So the legend goes, Mott the Hoople were about to break up after four albums and not much to show for them. Then, famous fan David Bowie gave them one of his very best songs, "All the Young Dudes," and they suddenly achieved the success that had previously eluded them. They followed up All the Young Dudes (the album) with one simply titled Mott. Unlike the previous album, this new one contained all original material and established Ian Hunter as one of rock's greatest songwriters. It's also one of the all-time great albums about Rock & Roll. Hunter contrasts the joy and excitement of listening to and playing music with the weariness of life on the road. Rock & Roll may be a losing game, but if you get your kicks from guitar licks it's all worth it.
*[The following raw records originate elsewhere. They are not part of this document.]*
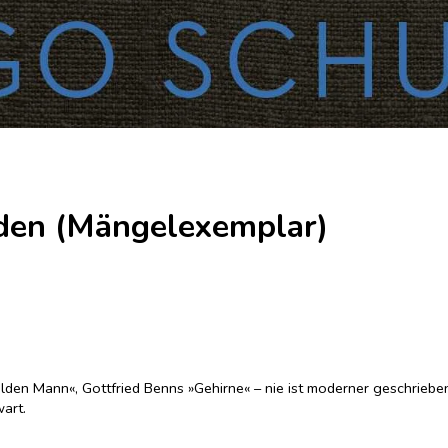
rden (Mängelexemplar)
ilden Mann«, Gottfried Benns »Gehirne« – nie ist moderner geschriebe
art.
einer Re-Lektüre großer Literatur eingeladen, die zu ihrer Zeit mit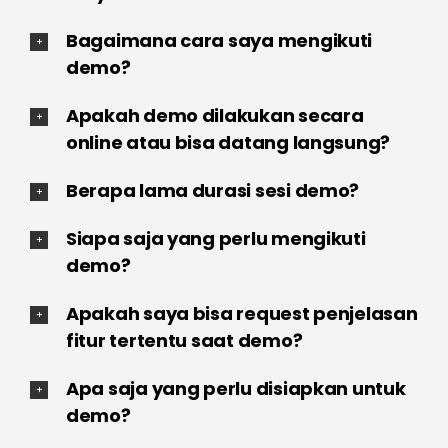
Bagaimana cara saya mengikuti
demo?
Apakah demo dilakukan secara
online atau bisa datang langsung?
Berapa lama durasi sesi demo?
Siapa saja yang perlu mengikuti
demo?
Apakah saya bisa request penjelasan
fitur tertentu saat demo?
Apa saja yang perlu disiapkan untuk
demo?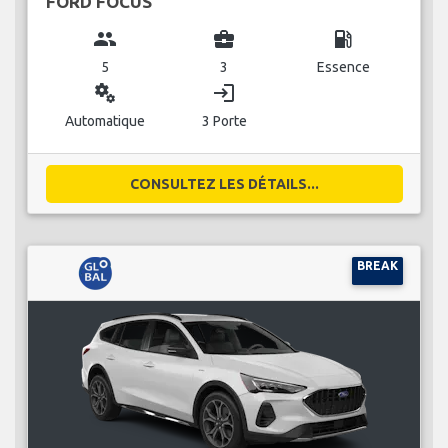
FORD FOCUS
group
business_center
local_gas_station
5
3
Essence
miscellaneous_services
login
Automatique
3 Porte
CONSULTEZ LES DÉTAILS...
BREAK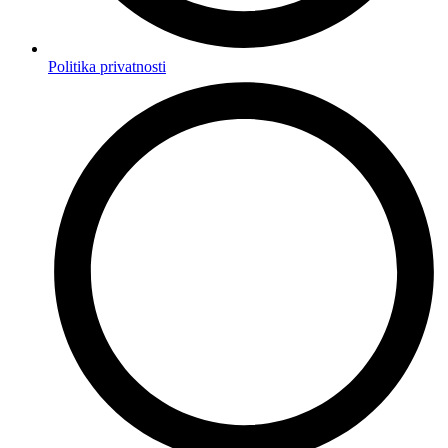
Politika privatnosti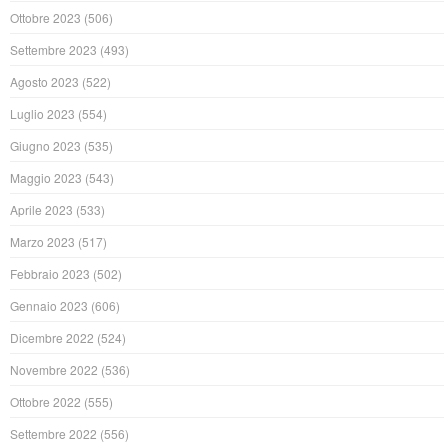
Ottobre 2023
(506)
Settembre 2023
(493)
Agosto 2023
(522)
Luglio 2023
(554)
Giugno 2023
(535)
Maggio 2023
(543)
Aprile 2023
(533)
Marzo 2023
(517)
Febbraio 2023
(502)
Gennaio 2023
(606)
Dicembre 2022
(524)
Novembre 2022
(536)
Ottobre 2022
(555)
Settembre 2022
(556)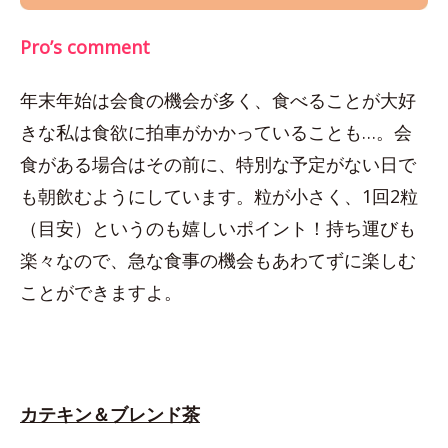
Pro’s comment
年末年始は会食の機会が多く、食べることが大好
きな私は食欲に拍車がかかっていることも…。会
食がある場合はその前に、特別な予定がない日で
も朝飲むようにしています。粒が小さく、1回2粒
（目安）というのも嬉しいポイント！持ち運びも
楽々なので、急な食事の機会もあわてずに楽しむ
ことができますよ。
カテキン＆ブレンド茶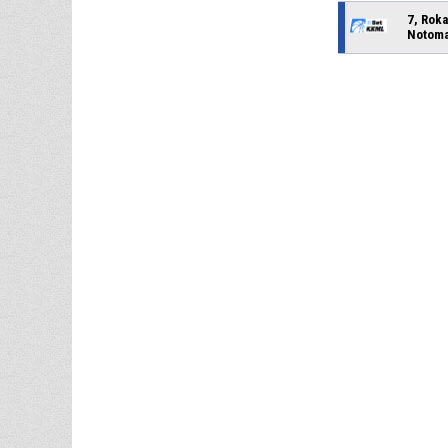
7, Rok
Notom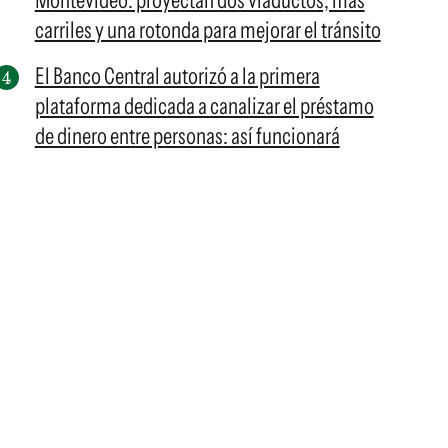
Montevideo: proyectan dos viaductos, más
carriles y una rotonda para mejorar el tránsito
El Banco Central autorizó a la primera
plataforma dedicada a canalizar el préstamo
de dinero entre personas: así funcionará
"All the Way From Memphis" is as great an opener as an album could have - great lyrics, awesome piano and guitar interplay, and guest sax from Roxy Music's Andy Mackay. "Whizz Kid" is another super catchy rocker. "Honaloochie Boogie" may be the album's shortest track but it's also the most joyous, one of the hidden gems of the Mott catalog. The band flexes their old school rock muscle on "Violence" and "Driving Sister." Though their association with Bowie brought them over to the growing glam rock scene, they remained rough and tumble street rockers at heart. "I'm a Cadillac/El Camino Dolo Roso" is the obligatory showcase for guitarist Mick Ralphs, who would soon leave the band, and the glam scene, for the straight up rock of Bad Company.
As great as the rockin' tunes are, the album's true heart and soul lies in the slower numbers. "Hymn for the Dudes" is a tribute to the fans, reminding them "You are not alone." The centerpiece is, of course, "The Ballad of Mott the Hoople." Here is where everything comes together, Hunter with his heart on his sleeve, confessing he feels he let his fans down yet still soldiering on to the next gig because that's all he knows how to do and wouldn't want it any other way. He also memorably name checks the rest of the band; "Buffin lost his childlike dreams and Mick lost his guitar/And Verden grew a line or two and Overend's just a rock & roll star." The album closes with the heartbreaking "I Wish I Was Your Mother," another of Hunter's classic tunes. The current CD edition adds a handful of bonus tracks including the B-side "Rose" which is as good as anything on the album itself.
Mott only had one more album in them after Mott, appropriately called The Hoople. Ian Hunter went on to a moderately successful solo career and served as an inspiration to all sorts of rockers, punks, power poppers, metalheads and more. The pinnacle of his career and that of his band continues to be Mott. If you love rock & roll, you'll love this album.